Millwall Bushwackers
- Founding location: New Cross
- Years active: 1950–
- Territory: South London
- Ethnicity: Predominantly White British and Black British
- Membership (est.): 200–250
- Criminal activities: Football hooliganism, riots, fighting and arson
- Allies: Utrecht Bunnikside; Glasgow Rangers ICF;
- Rivals: Inter City Firm; Soul Crew; Service Crew; Headhunters; MIGs; 6.57 Crew;

= Millwall Bushwackers =

Prominent English football hooligan firm

The Millwall Bushwackers are a hooligan football firm associated with Millwall Football Club. Millwall have a historic association with football hooliganism, which came to prevalence in the 1970s and 1980s, with a firm made up of Kent residents, known individually as a Bushwacker. The "promotion" of a "Bushwacker", usually as they aged up, was to membership in "F-Troup". The term of self-reference among the Millwall southeast London territorial members is "geezer". Thus someone may refer to themselves as a "right proper millwall geezer". Millwall hooligans were by a wide margin the most notorious and feared of gangs in all of the UK. On five occasions The Den was closed by the Football Association and the club has received numerous fines for crowd disorder. Millwall's hooligans are regarded by their rivals as amongst the stiffest competition, with Manchester United hooligan Colin Blaney describing them as being amongst the top four firms in his autobiography The Undesirables, and West Ham hooligan Cass Pennant featuring them on his Top Boys TV YouTube channel, on which their fearsome reputation for violence was described.

==Background==
===Beginnings===

The stigma of violence attached to Millwall can be traced back over 120 years. Millwall played local rivals West Ham United away at Upton Park on 17 September 1906 in a Western League game. Both sets of supporters were primarily made up of dockers, who lived and worked in the same locality in east and south London. Many were rivals working for opposing companies and vying for the same business. A local newspaper, the East Ham Echo, reported that, "From the very first kick of the ball it was seen likely to be some trouble, but the storm burst when Dean and Jarvis came into collision (Millwall had two players sent off during the match). This aroused considerable excitement among the spectators. The crowds on the bank having caught the fever, free fights were plentiful." In the 1920s Millwall's ground was closed for two weeks after a Newport County goalkeeper, who had been struck by missiles, jumped into the crowd to confront some of the home supporters and was knocked unconscious. The ground was again closed for two weeks in 1934 following crowd disturbances after the visit of Bradford (Park Avenue). Pitch invasions resulted in another closure in 1947 and in 1950 the club was fined after a referee and linesman were ambushed outside the ground.

===Hooliganism becomes rife===
In the 1960s, hooliganism in England became more widely reported. On 6 November 1965 Millwall beat west London club Brentford 2–1 away at Griffin Park and during the game a hand grenade was thrown onto the pitch from the Millwall end. Brentford's goalkeeper Chic Brodie picked it up, inspected it and threw it into his goal. It was later retrieved by police and determined to be a harmless dummy. There was fighting inside and outside the ground during the game between both sets of supporters, with one Millwall fan sustaining a broken jaw. The Sun newspaper ran the sensationalist grenade-related headline "Soccer Marches to War!" Trouble was reported at Loftus Road on 26 March 1966 during a match between Queens Park Rangers and Millwall, at a time when both sides were near the top of the league table pushing for promotion to Division Two, but the London derby was won 6–1 by QPR. In the second-half, a coin was thrown from the terraces, which struck Millwall player Len Julians on the head, drawing blood. The stadium announcer warned that the game would be abandoned if there were any more disturbances from the crowd, prompting some Millwall fans to invade the pitch in an unsuccessful attempt to get the game abandoned. When Millwall's unbeaten home record of 59 games came to an end against Plymouth Argyle in 1967, the windows of the away team's coach were smashed. In the same year, a referee was attacked and the FA ordered the club to erect fences around The Den's terracing.

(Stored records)
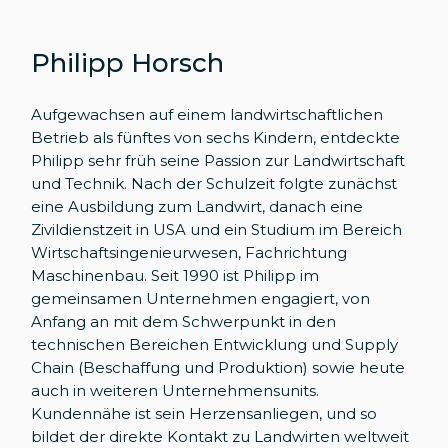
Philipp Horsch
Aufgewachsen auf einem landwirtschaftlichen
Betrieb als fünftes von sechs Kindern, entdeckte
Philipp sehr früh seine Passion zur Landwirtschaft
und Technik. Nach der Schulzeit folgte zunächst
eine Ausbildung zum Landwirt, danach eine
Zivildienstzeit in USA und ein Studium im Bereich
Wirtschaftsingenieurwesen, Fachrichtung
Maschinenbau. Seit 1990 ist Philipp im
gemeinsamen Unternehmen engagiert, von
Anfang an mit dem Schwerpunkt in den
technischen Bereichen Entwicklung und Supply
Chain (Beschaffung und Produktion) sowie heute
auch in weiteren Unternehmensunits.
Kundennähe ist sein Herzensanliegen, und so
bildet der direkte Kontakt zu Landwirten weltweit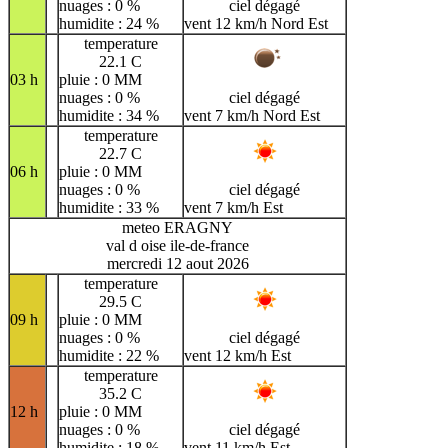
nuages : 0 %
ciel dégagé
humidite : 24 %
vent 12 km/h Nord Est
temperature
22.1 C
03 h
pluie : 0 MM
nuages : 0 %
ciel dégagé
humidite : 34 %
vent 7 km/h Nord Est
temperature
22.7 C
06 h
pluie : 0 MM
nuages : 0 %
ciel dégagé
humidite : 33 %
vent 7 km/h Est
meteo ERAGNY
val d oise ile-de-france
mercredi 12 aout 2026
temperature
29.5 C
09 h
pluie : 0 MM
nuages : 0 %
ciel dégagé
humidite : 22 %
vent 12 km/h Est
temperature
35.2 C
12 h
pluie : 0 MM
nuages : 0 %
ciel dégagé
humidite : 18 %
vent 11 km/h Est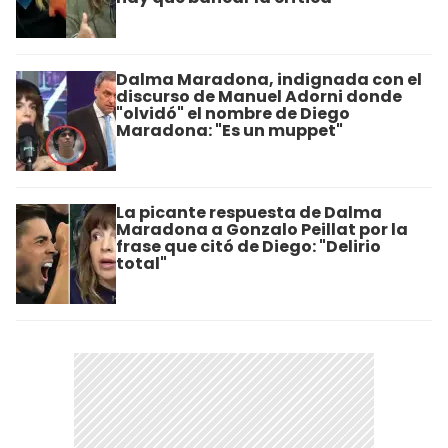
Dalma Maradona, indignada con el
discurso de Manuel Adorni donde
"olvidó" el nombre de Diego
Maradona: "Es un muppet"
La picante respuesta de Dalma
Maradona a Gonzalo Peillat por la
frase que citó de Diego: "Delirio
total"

---

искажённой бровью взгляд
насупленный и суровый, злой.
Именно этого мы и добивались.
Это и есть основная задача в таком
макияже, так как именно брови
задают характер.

• AIM OF THE EXERCISE:
Please answer these questions from the article on the Millwall Bushwackers:
1. What is given as the firm's founding location?
2. Which local newspaper reported on the 17 September 1906 match at Upton Park?
3. Who picked up the hand grenade thrown onto the pitch at Griffin Park on 6 November 1965?
These items stand apart from the article on the Millwall Bushwackers.

• ANSWER SECTION:
1. New Cross
2. The East Ham Echo
3. Brentford's goalkeeper, Chic Brodie